Thermodynamic optimization equalities in weakly driven processes
Pierre Nazé
TL;DR
This work derives thermodynamic optimization equalities from the Euler–Lagrange equation for weakly driven classical open systems, revealing that at optimality the rates satisfy $\dot{U}_{\mathcal{S}}(t)=2\dot{W}^*(t)=2\dot{Q}(t)$. By embedding this within a linear-response framework using the relaxation function $\Psi(t)$ and the response function $\phi(t)$, the authors analyze optimization of work, heat, and internal energy, showing that the optimal-heat protocol is adiabatic with $Q^*(\tau)=0$, while internal-energy optimization can involve jumps and leads to specific limiting values as $\tau\to0^+$. A practical contribution is a convergence criterion for genetic-programming optimization based on the thermodynamic equalities, demonstrated on an overdamped Brownian-motion model where the work and heat optimizations agree with exact results, whereas energy optimization exhibits no nontrivial optimum.

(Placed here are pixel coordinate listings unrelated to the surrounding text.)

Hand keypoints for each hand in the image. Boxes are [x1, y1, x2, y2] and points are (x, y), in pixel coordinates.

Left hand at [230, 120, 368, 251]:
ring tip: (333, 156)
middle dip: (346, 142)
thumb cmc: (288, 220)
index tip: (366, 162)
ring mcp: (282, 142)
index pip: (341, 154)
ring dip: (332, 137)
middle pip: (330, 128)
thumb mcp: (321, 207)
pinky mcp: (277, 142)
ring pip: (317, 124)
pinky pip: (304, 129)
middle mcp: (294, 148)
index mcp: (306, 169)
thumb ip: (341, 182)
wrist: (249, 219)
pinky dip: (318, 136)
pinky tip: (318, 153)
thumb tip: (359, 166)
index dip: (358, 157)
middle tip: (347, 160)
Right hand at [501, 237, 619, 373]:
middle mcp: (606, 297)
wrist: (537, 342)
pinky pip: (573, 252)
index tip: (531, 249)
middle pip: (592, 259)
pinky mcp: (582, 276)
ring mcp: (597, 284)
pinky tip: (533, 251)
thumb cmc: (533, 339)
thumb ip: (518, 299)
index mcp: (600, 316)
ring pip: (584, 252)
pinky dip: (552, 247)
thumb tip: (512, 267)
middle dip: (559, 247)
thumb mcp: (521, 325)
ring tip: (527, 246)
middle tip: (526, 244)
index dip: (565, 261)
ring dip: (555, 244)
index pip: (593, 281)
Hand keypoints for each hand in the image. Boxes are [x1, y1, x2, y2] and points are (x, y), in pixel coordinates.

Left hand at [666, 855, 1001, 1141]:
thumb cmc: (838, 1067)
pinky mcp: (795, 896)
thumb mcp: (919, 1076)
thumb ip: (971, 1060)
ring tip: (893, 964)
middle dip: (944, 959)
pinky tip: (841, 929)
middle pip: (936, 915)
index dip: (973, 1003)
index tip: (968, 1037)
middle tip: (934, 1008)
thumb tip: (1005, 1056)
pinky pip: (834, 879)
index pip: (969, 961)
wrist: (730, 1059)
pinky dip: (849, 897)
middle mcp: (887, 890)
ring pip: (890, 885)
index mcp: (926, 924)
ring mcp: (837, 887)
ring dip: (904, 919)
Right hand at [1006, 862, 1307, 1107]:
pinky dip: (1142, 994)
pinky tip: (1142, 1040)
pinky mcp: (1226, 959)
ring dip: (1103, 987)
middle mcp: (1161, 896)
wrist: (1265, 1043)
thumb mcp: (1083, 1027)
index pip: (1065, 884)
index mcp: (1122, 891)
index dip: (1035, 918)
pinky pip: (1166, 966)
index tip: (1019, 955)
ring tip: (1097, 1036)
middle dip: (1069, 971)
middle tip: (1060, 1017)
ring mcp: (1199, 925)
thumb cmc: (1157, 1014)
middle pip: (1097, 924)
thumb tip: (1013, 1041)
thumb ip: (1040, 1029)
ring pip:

These results link optimal control in non-equilibrium thermodynamics to directly testable equalities, providing a robust stopping condition for numerical optimization and insights into how optimal protocols affect different thermodynamic channels.
Abstract
Equalities are generally more suitable for experimental verification than inequalities. In this work, I derive valid equalities from the Euler-Lagrange equation for the optimization of macroscopic thermodynamic averages in weakly driven classical open systems. These equalities show that optimization occurs when work and heat become path-independent. I illustrate their applicability by employing them as a convergence criterion in the global optimization technique of genetic programming. Moreover, due to fluctuation-dissipation relations for internal energy, work, and heat, analogous results hold for their variances.